:: Supplied information
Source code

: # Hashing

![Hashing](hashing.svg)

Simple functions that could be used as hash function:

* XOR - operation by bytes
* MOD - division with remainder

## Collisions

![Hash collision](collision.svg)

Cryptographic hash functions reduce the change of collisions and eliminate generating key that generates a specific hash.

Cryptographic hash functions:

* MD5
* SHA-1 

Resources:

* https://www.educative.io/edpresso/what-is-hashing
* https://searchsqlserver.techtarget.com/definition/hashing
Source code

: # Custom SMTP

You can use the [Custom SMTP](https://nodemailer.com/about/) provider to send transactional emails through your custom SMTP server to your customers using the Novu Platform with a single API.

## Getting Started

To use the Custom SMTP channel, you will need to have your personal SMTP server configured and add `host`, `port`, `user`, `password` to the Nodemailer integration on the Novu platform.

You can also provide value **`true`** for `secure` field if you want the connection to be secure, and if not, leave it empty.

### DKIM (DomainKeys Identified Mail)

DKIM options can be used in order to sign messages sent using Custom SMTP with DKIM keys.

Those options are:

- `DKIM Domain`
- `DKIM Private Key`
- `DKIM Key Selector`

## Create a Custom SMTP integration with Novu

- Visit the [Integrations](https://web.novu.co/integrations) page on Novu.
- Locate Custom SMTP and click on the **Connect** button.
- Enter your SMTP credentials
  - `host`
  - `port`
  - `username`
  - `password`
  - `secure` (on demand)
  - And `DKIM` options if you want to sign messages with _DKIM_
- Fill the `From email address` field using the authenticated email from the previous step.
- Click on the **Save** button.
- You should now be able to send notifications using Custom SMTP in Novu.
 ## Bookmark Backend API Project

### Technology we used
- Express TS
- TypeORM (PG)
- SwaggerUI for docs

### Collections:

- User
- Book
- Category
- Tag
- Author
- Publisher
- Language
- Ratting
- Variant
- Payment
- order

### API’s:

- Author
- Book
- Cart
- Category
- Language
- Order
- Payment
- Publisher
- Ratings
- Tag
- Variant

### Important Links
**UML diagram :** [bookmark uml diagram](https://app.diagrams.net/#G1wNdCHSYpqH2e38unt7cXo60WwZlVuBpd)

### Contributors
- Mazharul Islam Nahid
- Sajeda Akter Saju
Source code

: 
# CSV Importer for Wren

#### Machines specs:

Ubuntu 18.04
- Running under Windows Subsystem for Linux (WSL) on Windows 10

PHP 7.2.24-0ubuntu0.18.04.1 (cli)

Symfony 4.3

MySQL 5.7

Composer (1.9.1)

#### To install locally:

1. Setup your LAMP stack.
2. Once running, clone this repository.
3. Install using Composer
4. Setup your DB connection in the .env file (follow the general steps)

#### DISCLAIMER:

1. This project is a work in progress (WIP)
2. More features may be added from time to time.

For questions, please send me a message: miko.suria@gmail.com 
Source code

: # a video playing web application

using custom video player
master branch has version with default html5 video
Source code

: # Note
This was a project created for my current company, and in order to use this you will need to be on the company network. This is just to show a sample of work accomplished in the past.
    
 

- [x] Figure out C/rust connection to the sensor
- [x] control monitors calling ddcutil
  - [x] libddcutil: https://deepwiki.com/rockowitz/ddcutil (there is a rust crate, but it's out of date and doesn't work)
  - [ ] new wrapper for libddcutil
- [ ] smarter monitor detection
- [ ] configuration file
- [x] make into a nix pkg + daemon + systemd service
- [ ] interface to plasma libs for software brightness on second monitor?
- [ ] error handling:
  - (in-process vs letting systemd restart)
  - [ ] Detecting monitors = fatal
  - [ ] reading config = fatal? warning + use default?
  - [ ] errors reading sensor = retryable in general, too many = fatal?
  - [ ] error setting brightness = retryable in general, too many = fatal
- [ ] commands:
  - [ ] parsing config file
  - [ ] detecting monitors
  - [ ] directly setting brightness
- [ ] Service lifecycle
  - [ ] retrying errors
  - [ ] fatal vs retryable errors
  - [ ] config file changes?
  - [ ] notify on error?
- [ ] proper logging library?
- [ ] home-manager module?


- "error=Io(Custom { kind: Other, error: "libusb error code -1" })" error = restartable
::::
* Assignment
Reproduce the lines between the one containing "# Custom SMTP" and the one containing "## Create a Custom SMTP integration with Novu", inclusive, changing "options" to "settings" wherever it occurs and leaving everything else the same.

* Problem solution
: # Custom SMTP

You can use the [Custom SMTP](https://nodemailer.com/about/) provider to send transactional emails through your custom SMTP server to your customers using the Novu Platform with a single API.

## Getting Started

To use the Custom SMTP channel, you will need to have your personal SMTP server configured and add `host`, `port`, `user`, `password` to the Nodemailer integration on the Novu platform.

You can also provide value **`true`** for `secure` field if you want the connection to be secure, and if not, leave it empty.

### DKIM (DomainKeys Identified Mail)

DKIM settings can be used in order to sign messages sent using Custom SMTP with DKIM keys.

Those settings are:

- `DKIM Domain`
- `DKIM Private Key`
- `DKIM Key Selector`

## Create a Custom SMTP integration with Novu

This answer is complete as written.